简体繁体 English

搜索文本 a PDF - 双结果

[英]Search for Text a PDF - double results

原文 2020-04-16 08:10:59 8 1 pdf/ pdf-generation

i have a question about search text in a PDF file in attach here: pdf shared link google drive .我有一个关于 PDF 文件中的搜索文本的问题，附在此处： pdf 共享链接 google drive 。 If I search text example "1500", I see 4 occurences but there are only 2 occurenes in page 2.....the same if I search text "musei" find 2 occurrences, but this text is only in page 1.如果我搜索文本示例“1500”，我看到 4 个出现，但第 2 页中只有 2 个出现......如果我搜索文本“musei”找到 2 个出现，但该文本仅在第 1 页中。

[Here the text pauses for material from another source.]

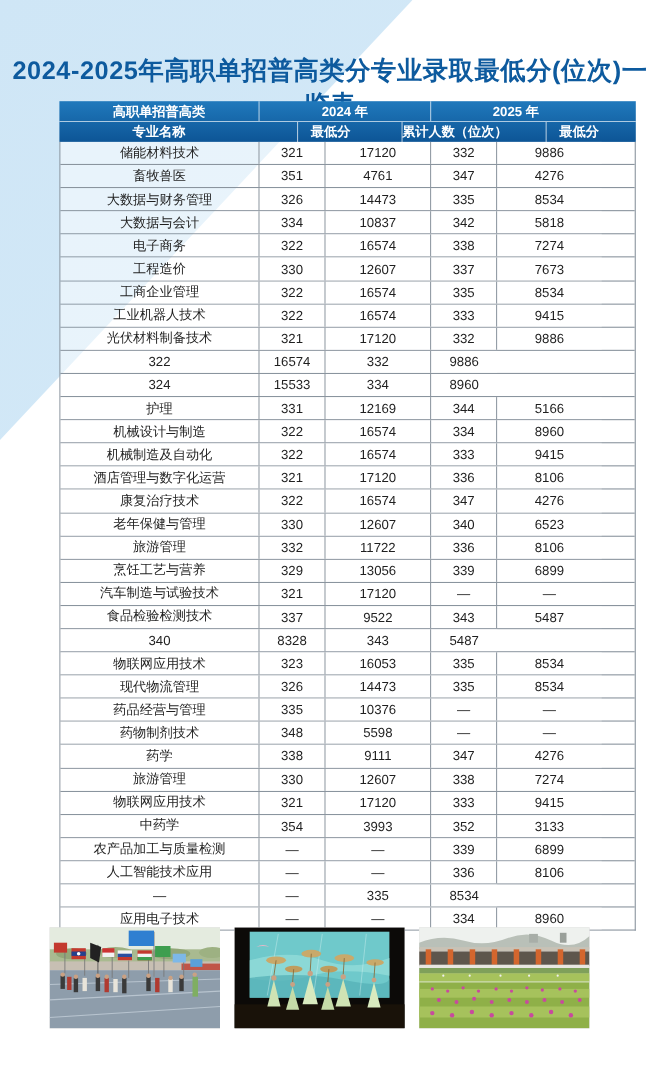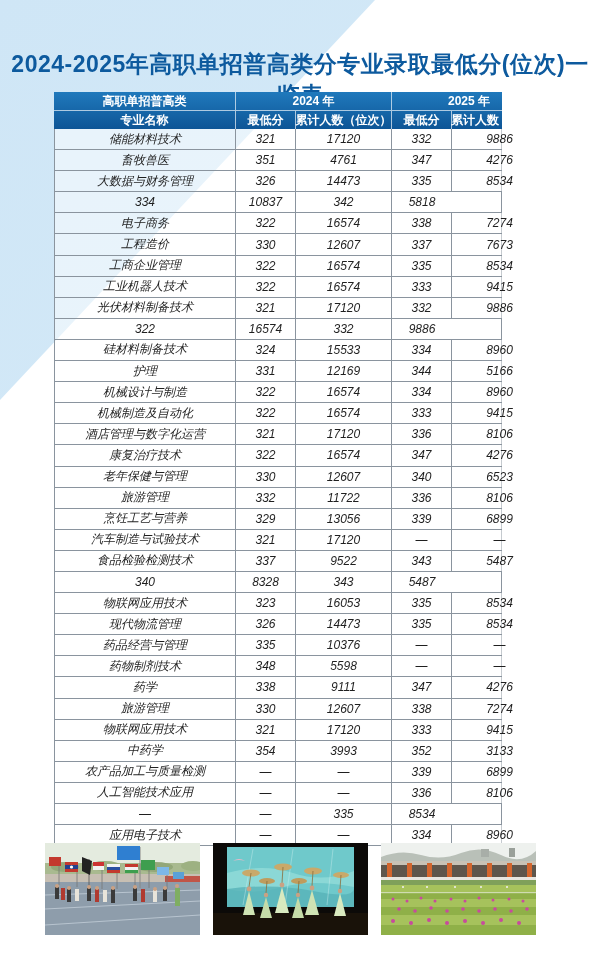"高职单招普高类" .table-wrap { width: 448px -> 524px }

The research parse the single page and find all document text in every single page, because I have double results.该研究解析单页并在每一页中查找所有文档文本，因为我有双重结果。

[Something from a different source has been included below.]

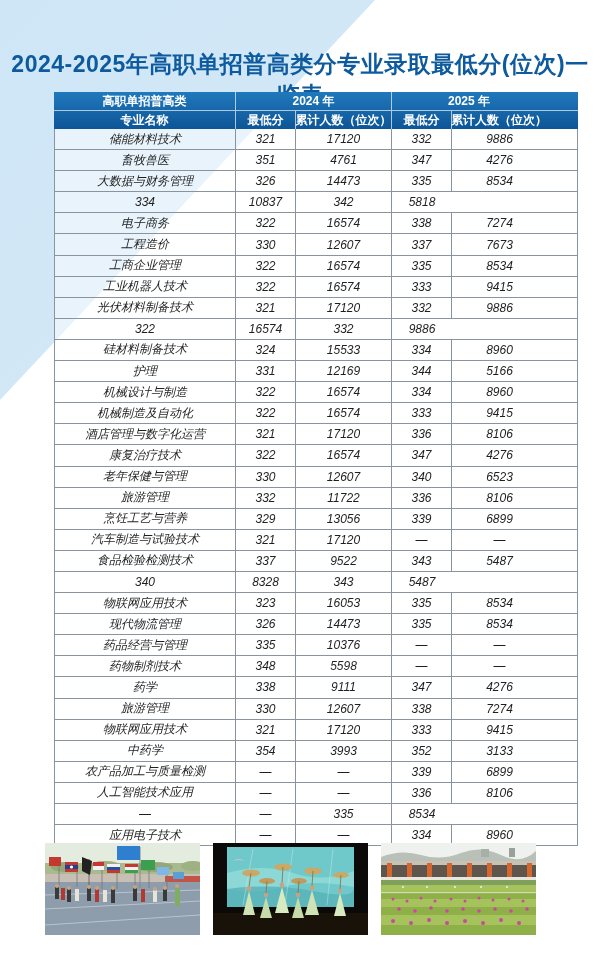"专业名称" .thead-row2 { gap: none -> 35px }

Can anyone explain why happen this?谁能解释为什么会这样？ Did this PDF file generated in a particular way respect other where searching text is ok?这个 PDF 文件是否以特定方式生成，是否考虑到其他可以搜索文本的地方？

Thanks a lot非常感谢

1 个解决方案

That PDF is indeed special, each page contains the text of both pages.那PDF确实很特别，每一页都包含两页的文字。 On the first page the text from the second page is right of the right page border, and on the second page the text from the first page is left of the left page border.在第一页上，来自第二页的文本位于右页边框的右侧，而在第二页上，来自第一页的文本位于左页边框的左侧。 Furthermore, the contents of the respectively other page are additionally outside the clip area.此外，各个其他页面的内容还位于剪辑区域之外。

I enlarged the page boxes (media box, crop box, ...) of the first page to the right and of the second page to the left, and then marked all text ( Ctrl-A ) to show even the text outside the clip area, and you see:我将第一页的页面框（媒体框，裁剪框，...）放大到右侧和第二页的左侧，然后标记所有文本（ Ctrl-A ）以显示剪辑之外的文本区域，你会看到：

For text extraction that only extracts the text in the visible areas, you should restrict your text extraction routine to the crop box of the respective page.对于仅提取可见区域中的文本的文本提取，您应该将文本提取例程限制在相应页面的裁剪框内。